Knife-wielding mobs of protesters, apparently ethnic Uighurs, attacked Chinese police in a predominantly Muslim region of Xinjiang province Wednesday, triggering protests that left at least 27 people dead.
Fatalities included nine policemen, 10 protesters and at least eight civilians,
the Long War Journal (LWJ) reported. The Uighurs, who are predominantly Muslim, blame repression by the communist Beijing government for triggering the violence.
Some Uighurs have endorsed and participated in regional terrorist and insurgent groups including the al-Qaeda linked Eastern Turkistan Islamic Party, according to the LWJ.

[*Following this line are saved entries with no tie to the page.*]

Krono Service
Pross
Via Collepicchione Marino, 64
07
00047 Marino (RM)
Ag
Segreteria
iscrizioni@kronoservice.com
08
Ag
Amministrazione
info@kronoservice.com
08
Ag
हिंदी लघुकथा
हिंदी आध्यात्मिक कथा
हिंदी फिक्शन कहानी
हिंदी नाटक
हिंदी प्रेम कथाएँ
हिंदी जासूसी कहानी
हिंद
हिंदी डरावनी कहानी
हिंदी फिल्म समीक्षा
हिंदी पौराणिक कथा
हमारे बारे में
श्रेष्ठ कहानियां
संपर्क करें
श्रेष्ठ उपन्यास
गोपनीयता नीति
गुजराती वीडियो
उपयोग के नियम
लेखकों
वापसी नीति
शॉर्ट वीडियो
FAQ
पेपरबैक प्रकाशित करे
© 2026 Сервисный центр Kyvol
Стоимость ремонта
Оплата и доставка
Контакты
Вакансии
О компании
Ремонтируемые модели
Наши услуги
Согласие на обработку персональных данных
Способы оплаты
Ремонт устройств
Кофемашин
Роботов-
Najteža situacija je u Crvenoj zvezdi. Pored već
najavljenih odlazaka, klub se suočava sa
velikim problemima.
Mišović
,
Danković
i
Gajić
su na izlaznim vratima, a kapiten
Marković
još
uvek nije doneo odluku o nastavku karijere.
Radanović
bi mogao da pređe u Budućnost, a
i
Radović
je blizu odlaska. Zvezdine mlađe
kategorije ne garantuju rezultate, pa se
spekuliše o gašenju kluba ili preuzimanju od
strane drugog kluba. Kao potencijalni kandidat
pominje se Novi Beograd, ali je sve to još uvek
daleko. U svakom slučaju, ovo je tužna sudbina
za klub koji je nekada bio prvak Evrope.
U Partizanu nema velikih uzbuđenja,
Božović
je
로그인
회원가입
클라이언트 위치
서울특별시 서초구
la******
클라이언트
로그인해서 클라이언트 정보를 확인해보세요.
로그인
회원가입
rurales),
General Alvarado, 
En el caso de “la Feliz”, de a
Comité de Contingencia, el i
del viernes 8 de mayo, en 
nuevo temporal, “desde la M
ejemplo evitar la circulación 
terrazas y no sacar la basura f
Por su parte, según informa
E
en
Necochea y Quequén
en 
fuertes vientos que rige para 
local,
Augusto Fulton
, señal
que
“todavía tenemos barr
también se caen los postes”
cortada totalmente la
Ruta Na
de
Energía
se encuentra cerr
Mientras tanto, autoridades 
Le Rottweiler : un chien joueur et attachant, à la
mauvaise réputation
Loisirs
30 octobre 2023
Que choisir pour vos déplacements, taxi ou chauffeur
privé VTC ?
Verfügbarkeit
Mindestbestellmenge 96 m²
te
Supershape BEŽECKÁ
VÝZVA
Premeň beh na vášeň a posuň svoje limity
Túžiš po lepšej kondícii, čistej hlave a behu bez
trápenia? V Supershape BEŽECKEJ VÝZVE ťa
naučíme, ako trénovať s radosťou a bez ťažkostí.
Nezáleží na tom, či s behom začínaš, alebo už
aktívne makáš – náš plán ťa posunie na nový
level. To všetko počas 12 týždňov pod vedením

Police fired at “mobs” who attacked a local government, building, a construction site, and police stations, the official Chinese news agency Xinhua reported. Xinhua claimed that rioters had been stabbing people and setting police cars on fire.
Some of the heaviest fighting occurred in Shanshan county, approximately 160 miles east of the regional capital of Urumqi.
Similar violence has erupted in recent years in Xinjiang province. The worst outbreak took place in 2009, when almost 200 people, mostly Han, were killed in riots across Urumqi.
In April,
The Christian Science Monitor reported on clashes between knife-wielding “suspected terrorists” and local authorities that left 21 people dead near Xinjiang’s frontiers with Afghanistan and Pakistan. According to the paper, “violence flares sporadically” in the region between the native population and job-seeking immigrants from China’s Han majority.
Following the 2009 violence, Beijing installed more than 40,000 high-definition security cameras in Xinjiang. The regime has repeatedly shut down Internet, international phone services and wireless phone service there in recent years.